Arturo Vermi


January -march 2016

A Poetic Flight 

Milan 1962.  During a fertile and dynamic season in Milan, one of the main centers of European culture, a group of artists begins to give deep thought to painting and its expressive-scriptural value. Agostino Ferrari, Ugo La Pietra, Ettore Sordini, Angelo Verga and Arturo Vermi are the members of this association: The Cenobio Group.  It is a union that is short lived  but very intense.  Based on the decision to stay away from market values and influences, these artists weave a story together while looking for the answer to arte segnica, “an art in marks”, deeply evocative, almost a secret language, in line with, although on a different track to, the avant-garde trends of the time that were generated on the streets of the Brera district, in phenomena such as Azimuth or the art of Gruppo T.

This is the Milan of the Jamaica Bar, of Lucio Fontana, Piero Manzoni and of the large galleries from Naviglio to Milione, from Gianferrari to Bergamini, from the Annunciata to Schettini.  A city in which Vermi, originally from Bergamo, moves to in 1956, and where he immediately becomes part of the Brera scene.  As a self-taught painter he initially chooses, as do many of his generation, to use the most widely used language of the time: the informal.  To complete his humanistic and artistic training though he travels to and lives in Paris for a few years from 1959, spending time with artists such André Bloc and Ossip Zadkine and where he meets Beniamino Joppolo, already a founder along with Lucio Fontana of the Spatialist Movement. Upon his return to Milan, where he becomes a mover and organizer for the Cerobio Group, Vermi is already an artist with a strong and original personality.
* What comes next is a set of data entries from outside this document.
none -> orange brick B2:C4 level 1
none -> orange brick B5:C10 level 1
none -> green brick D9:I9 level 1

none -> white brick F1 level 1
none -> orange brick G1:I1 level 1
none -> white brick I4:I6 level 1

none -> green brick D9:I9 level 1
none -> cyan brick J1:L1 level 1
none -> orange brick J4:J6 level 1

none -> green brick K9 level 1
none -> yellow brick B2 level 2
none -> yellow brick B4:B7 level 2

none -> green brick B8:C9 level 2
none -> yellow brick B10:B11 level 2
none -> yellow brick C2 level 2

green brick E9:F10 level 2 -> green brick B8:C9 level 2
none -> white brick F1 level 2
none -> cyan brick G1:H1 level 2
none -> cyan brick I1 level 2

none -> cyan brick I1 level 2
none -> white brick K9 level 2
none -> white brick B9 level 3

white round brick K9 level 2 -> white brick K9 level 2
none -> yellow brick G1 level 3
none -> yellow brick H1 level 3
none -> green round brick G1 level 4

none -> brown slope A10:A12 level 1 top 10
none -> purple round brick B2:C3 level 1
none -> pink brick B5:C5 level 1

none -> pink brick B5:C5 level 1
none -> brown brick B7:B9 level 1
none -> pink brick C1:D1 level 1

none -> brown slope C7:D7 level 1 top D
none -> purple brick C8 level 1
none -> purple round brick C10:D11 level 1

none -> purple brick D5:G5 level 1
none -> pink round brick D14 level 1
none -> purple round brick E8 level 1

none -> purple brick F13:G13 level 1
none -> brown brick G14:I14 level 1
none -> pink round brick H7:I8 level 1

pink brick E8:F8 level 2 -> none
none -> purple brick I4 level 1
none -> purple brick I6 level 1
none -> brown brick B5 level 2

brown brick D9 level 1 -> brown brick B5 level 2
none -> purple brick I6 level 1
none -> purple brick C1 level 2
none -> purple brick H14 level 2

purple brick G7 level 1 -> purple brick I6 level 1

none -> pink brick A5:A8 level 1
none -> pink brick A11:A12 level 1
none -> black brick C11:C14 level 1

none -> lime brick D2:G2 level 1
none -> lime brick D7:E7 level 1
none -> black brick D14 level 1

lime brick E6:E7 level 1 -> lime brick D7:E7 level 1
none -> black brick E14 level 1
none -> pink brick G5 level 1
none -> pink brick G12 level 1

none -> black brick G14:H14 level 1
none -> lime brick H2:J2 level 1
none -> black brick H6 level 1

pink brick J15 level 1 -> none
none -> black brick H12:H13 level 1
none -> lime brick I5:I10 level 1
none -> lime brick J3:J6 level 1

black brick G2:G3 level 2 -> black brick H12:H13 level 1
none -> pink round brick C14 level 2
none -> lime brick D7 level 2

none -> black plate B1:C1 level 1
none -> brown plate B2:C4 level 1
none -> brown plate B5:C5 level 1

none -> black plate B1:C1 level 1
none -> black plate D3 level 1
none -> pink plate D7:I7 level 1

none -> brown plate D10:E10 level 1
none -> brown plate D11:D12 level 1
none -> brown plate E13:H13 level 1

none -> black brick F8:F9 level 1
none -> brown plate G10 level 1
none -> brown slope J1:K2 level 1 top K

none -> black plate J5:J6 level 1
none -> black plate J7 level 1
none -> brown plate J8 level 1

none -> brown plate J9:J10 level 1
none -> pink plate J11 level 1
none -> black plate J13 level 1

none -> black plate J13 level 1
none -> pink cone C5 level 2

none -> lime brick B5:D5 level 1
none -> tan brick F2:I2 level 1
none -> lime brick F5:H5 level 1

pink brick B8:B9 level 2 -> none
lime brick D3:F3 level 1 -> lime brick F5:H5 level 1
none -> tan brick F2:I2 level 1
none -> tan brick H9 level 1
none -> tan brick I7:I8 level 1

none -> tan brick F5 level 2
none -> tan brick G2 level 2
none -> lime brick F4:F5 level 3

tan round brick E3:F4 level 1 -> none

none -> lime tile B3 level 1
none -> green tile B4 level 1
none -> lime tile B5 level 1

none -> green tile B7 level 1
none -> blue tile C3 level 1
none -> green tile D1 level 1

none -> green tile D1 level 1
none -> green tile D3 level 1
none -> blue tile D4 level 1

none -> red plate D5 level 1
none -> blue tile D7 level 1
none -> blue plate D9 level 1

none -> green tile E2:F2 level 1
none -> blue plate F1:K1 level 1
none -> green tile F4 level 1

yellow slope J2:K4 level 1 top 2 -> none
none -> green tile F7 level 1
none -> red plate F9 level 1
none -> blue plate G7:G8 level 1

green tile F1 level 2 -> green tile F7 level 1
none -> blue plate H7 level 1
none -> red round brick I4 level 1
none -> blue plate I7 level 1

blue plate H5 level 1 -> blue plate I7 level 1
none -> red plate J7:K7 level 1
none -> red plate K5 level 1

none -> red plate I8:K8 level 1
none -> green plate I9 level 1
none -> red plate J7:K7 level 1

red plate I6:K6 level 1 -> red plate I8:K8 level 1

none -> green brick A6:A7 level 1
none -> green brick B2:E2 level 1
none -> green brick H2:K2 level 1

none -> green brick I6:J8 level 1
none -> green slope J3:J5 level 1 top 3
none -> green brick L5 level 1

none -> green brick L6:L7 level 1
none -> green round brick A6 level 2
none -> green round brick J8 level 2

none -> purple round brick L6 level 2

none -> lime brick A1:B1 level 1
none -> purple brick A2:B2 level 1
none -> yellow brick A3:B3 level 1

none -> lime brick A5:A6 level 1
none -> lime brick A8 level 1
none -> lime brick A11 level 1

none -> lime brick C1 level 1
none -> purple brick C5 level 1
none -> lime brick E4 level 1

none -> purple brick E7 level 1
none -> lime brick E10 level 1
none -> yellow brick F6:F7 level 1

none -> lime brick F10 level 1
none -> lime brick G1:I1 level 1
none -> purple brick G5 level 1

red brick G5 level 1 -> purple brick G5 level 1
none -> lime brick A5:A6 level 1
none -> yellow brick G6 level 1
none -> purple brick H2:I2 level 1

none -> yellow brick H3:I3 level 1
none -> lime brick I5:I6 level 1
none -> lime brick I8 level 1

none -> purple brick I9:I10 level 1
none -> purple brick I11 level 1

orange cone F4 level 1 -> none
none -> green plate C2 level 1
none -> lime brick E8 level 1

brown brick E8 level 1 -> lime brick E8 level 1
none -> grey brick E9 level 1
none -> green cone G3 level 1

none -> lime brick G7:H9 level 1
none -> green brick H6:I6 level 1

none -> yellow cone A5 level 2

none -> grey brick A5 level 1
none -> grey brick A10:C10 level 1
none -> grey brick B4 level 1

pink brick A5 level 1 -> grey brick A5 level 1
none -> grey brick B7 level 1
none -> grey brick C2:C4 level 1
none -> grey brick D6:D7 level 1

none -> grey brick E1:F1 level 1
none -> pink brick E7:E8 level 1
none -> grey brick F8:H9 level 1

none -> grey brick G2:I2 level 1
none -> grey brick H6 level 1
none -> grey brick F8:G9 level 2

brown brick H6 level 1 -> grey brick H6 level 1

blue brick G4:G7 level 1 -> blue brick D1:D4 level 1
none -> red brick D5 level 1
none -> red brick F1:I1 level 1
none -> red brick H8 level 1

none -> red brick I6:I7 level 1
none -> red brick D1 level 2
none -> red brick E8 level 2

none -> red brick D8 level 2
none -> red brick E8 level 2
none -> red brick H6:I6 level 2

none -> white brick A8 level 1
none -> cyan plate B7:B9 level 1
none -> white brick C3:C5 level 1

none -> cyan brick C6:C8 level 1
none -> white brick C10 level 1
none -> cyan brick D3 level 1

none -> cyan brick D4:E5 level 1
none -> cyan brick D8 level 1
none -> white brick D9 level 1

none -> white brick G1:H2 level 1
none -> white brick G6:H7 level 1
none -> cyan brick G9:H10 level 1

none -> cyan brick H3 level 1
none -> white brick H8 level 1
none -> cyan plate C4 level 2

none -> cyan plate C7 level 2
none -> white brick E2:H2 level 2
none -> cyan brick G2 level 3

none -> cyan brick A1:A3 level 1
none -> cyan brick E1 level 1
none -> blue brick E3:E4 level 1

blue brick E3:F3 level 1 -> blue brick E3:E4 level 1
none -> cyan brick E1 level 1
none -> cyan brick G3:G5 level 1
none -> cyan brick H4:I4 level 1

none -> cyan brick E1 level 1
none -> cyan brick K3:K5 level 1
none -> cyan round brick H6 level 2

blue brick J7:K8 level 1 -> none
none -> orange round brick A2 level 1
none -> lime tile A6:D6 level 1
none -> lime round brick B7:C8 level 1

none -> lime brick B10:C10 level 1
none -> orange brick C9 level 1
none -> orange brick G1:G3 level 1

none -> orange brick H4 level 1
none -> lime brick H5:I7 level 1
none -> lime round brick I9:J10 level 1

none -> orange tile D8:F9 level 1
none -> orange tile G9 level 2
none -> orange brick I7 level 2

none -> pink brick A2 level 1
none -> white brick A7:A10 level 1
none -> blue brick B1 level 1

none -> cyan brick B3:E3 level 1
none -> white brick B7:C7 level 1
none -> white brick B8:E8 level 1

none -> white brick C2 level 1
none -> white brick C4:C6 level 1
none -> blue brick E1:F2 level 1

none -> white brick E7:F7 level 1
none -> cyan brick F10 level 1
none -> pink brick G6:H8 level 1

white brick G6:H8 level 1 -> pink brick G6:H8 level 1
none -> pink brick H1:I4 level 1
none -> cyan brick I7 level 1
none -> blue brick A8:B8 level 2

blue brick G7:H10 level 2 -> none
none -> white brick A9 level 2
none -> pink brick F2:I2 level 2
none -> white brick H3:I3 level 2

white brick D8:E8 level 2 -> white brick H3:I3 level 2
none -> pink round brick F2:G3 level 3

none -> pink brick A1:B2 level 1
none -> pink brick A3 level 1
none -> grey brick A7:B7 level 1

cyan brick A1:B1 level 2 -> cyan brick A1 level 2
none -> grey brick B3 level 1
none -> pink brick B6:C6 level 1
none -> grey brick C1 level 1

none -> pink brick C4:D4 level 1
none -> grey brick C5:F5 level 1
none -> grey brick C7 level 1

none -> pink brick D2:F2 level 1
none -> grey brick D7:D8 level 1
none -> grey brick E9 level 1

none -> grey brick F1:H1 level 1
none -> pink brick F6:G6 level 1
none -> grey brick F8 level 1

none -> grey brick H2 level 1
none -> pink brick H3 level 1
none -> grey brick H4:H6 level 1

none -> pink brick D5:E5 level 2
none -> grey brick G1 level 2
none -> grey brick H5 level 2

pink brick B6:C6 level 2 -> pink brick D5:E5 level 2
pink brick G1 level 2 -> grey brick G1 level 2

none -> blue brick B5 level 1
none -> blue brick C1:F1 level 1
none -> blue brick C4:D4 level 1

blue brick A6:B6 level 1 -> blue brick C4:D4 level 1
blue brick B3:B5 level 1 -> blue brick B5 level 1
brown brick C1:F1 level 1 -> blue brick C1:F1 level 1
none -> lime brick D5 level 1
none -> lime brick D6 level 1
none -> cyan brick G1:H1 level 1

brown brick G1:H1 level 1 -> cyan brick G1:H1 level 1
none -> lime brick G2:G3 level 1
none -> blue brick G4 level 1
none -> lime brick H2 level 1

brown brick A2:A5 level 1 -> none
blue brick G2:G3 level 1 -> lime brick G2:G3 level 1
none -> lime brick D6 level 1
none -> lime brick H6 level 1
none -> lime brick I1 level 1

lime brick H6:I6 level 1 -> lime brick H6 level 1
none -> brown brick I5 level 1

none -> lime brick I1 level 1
During these years he works with an informal matrix technique that is characterized by large geometric fields of color, painted in colours such as brown and dark green, and deep red and black -, but this is also the period of the first “Lapidi” and consequently the first “Diari”. In the following years, while spending time with Lucio Fontana and other artists from the Botteghe di Sesto San Giovanni quarter, where Vermi lives also from 1964, the turning point is definitive. Informalism is abbandoned and Vermi finds his hallmark: a distinctive hallmark and one that is extraordinarily effective, one in which lies the essence of his quest.  First of all there is his fabulous capacity to synthesize: a perfect sythesis that at the same time demonstrates his knowledge. He demonstrates the essentials, reduced into one single mark in which the collective memory is hidden. These are places in which the universal dimension meets the private, real life – the physical substance that Vermi never loses sight of – the opening of light and what we find eternal in gold.  These are the marks that we see repeated and obsessed over by Vermi in the “Diari” collection and also seen in single works such as Presenze e delle Marinewhich are very exact.  In Paesaggithese marks are much more dynamic and rapid. It’s amazing to see the perfection with which the artist chooses the location to place the presence of marks; in perfect balance in a way that the compostition always has a logic and harmony.

And then there is timing.  Time delineated by a line, a mark: a time not always regular but inexorable.  There is the rhythm of time, a slow meditation sometimes or the rapid, short movements of everyday life. He seems to hear their sound, a clicking sound lost in the silence of the cosmos and the clinking of the glasses in a tavern in Brera.

Every stroke made by Vermi is generated by this extraordinary ability to remain light of heart, of flying and knowing how to be happy.  Happiness is never selfish, but conversely, feeling happiness around others spreads this feeling and is contagious, teaching them to soar over all contingencies.  Perhaps Vermi’s work is just that:  a poetic flight.